Our Shared Future:

Social and Economic Perspectives

August 2025

Life Expectancy: A Health Status Indicator and Beyond

Te Tai Tokerau Maori exhibits the lowest life expectancy outcomes for both tane and wahine. However, since the 2005-2007 period, there has been an increase of 3.1 years for men and 2.5 years for women. And the gap in life span has narrowed from 4.7 years in 2005-2007 to 4.1 years in 2022-2024.

But despite Tai Tokerau having similar high levels of deprivation compared with Gisborne and the Hawkes Bay (as an indicator of a relative standard of living), the gains in our tane life expectancy (3.1 years) remain significantly lower than those in Gisborne (4.7 years) and Hawkes’ Bay (3.6 years). For wahine, the difference stands at 3.9 years and 3.0 years, respectively.

Why life expectancy matters between regions?

A shorter life expectancy usually reflects higher rates of preventable illness, chronic disease, or injury. It can highlight unequal access to healthcare or differences in quality of care.

Life expectancy is strongly shaped by income, education, employment, and housing. And regional differences can reveal inequities — for example, more deprived areas often have shorter life expectancy.

If one region has a significantly lower life expectancy than another, it signals inequality in opportunities to live a long and healthy life. Comparing regions helps identify where gaps are, and where to act to improve health and wellbeing.

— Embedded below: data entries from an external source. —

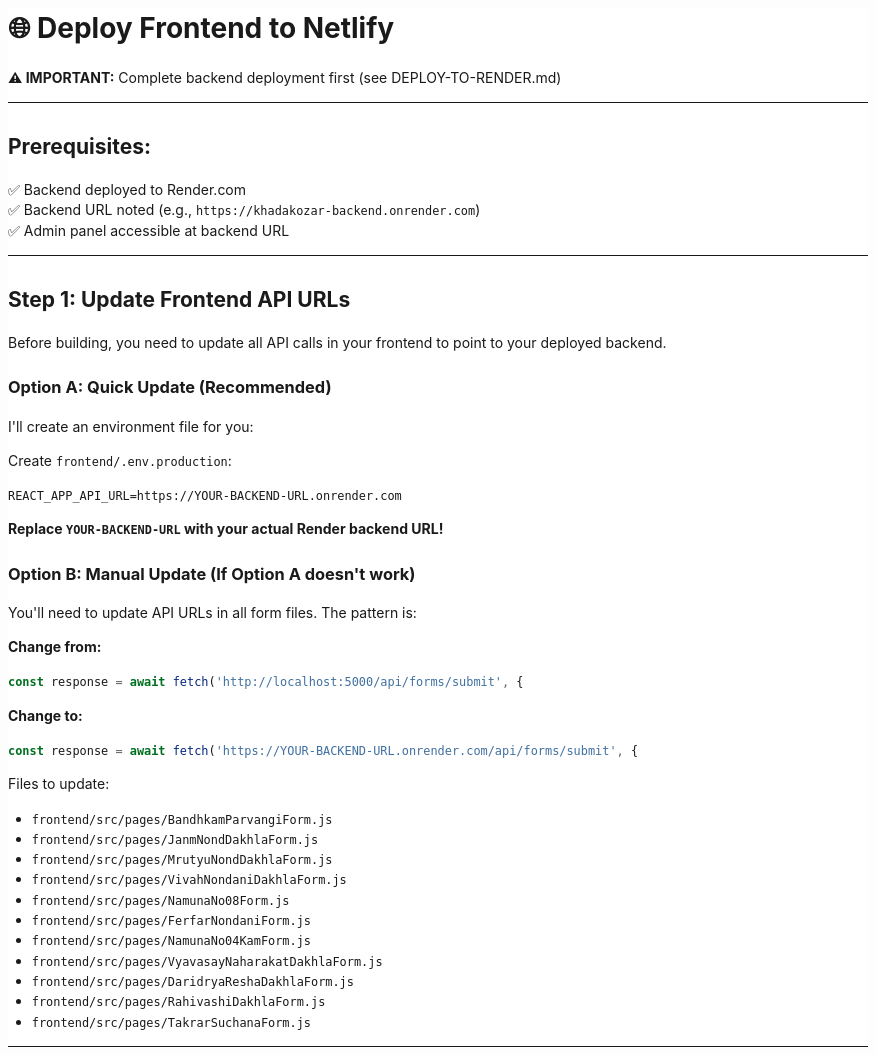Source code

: # 🌐 Deploy Frontend to Netlify

**⚠️ IMPORTANT:** Complete backend deployment first (see DEPLOY-TO-RENDER.md)

---

## Prerequisites:

✅ Backend deployed to Render.com  
✅ Backend URL noted (e.g., `https://khadakozar-backend.onrender.com`)  
✅ Admin panel accessible at backend URL  

---

## Step 1: Update Frontend API URLs

Before building, you need to update all API calls in your frontend to point to your deployed backend.

### Option A: Quick Update (Recommended)

I'll create an environment file for you:

Create `frontend/.env.production`:
```env
REACT_APP_API_URL=https://YOUR-BACKEND-URL.onrender.com
```

**Replace `YOUR-BACKEND-URL` with your actual Render backend URL!**

### Option B: Manual Update (If Option A doesn't work)

You'll need to update API URLs in all form files. The pattern is:

**Change from:**
```javascript
const response = await fetch('http://localhost:5000/api/forms/submit', {
```

**Change to:**
```javascript
const response = await fetch('https://YOUR-BACKEND-URL.onrender.com/api/forms/submit', {
```

Files to update:
- `frontend/src/pages/BandhkamParvangiForm.js`
- `frontend/src/pages/JanmNondDakhlaForm.js`
- `frontend/src/pages/MrutyuNondDakhlaForm.js`
- `frontend/src/pages/VivahNondaniDakhlaForm.js`
- `frontend/src/pages/NamunaNo08Form.js`
- `frontend/src/pages/FerfarNondaniForm.js`
- `frontend/src/pages/NamunaNo04KamForm.js`
- `frontend/src/pages/VyavasayNaharakatDakhlaForm.js`
- `frontend/src/pages/DaridryaReshaDakhlaForm.js`
- `frontend/src/pages/RahivashiDakhlaForm.js`
- `frontend/src/pages/TakrarSuchanaForm.js`

---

Advocating and reminding policymakers to target resources where they are needed most - in Te Tai Tokerau remain a priority. It also means we need to continually look at interventions that could work better for our whanau, changes like Te Ao Marama, Enabling Communities and Te Pae Oranga.

Economic Outlook

Economic recovery is anticipated to be slow and gradual. The much-anticipated data for the June quarter GDP will not be available until September 18.

Although the NZ Activity Index is not a direct predictor of GDP, it provides insights into certain leading indicators. For the June 2025 quarter, it showed a 1.8% increase in activity compared to the decline of 0.9% in the June 2024 quarter. Positive trends were noted in the manufacturing index (includes dairy manufacturing), grid demand, and both heavy and light traffic movements. However, electronic card transaction (EFTPOS Credit Card) activity and job advertisements decreased, alongside a rise in jobseeker numbers.

The Reserve Bank's "Kiwi GDP" nowcasts predict a contraction for the June quarter, leading to a cut in the OCR, now at 3.0%, which has resulted in reductions in mortgage rates—offering some relief to some household budgets.

Many commentators and economists are adjusting their forecasts downward, emphasizing a more gradual recovery. Domestic inflation is expected to decrease as consumers exhibit cautious spending habits and heightened price sensitivity, which is understandable given the high costs of essential living expenses such as food, petrol, and electricity. The risk of imported inflation remains elevated due to geopolitical uncertainties, likely driven by increased costs for imported petrol and energy, as well as supply chain disruptions.

In recent years, NZ has fuelled growth through high migration and population gains, but net migration has sharply declined, with 70,600 Kiwis leaving in the year leading up to April 2025. Rising living and housing costs, along with job losses, are believed to be pushing people abroad.

Unemployment has reached 5.1% in the March quarter, with an even higher rate of 6.2% in Tai Tokerau. The number of individuals on Jobseeker benefits is also rising, now at 12,525, a steep increase since 2016. The combination of unemployment and the escalating cost of living significantly impacts the well-being of whanau.

On a positive note, the export sector—particularly in agricultural products such as meat and dairy—shows promise. Global commodity prices remain high, and it is thought that US tariff shocks for NZ are unlikely to reverse the sector's fortunes. However, risks persist as our other trading partners, including the UK and China, respond to even higher US tariffs, potentially dampening their own economies and reducing demand for NZ products.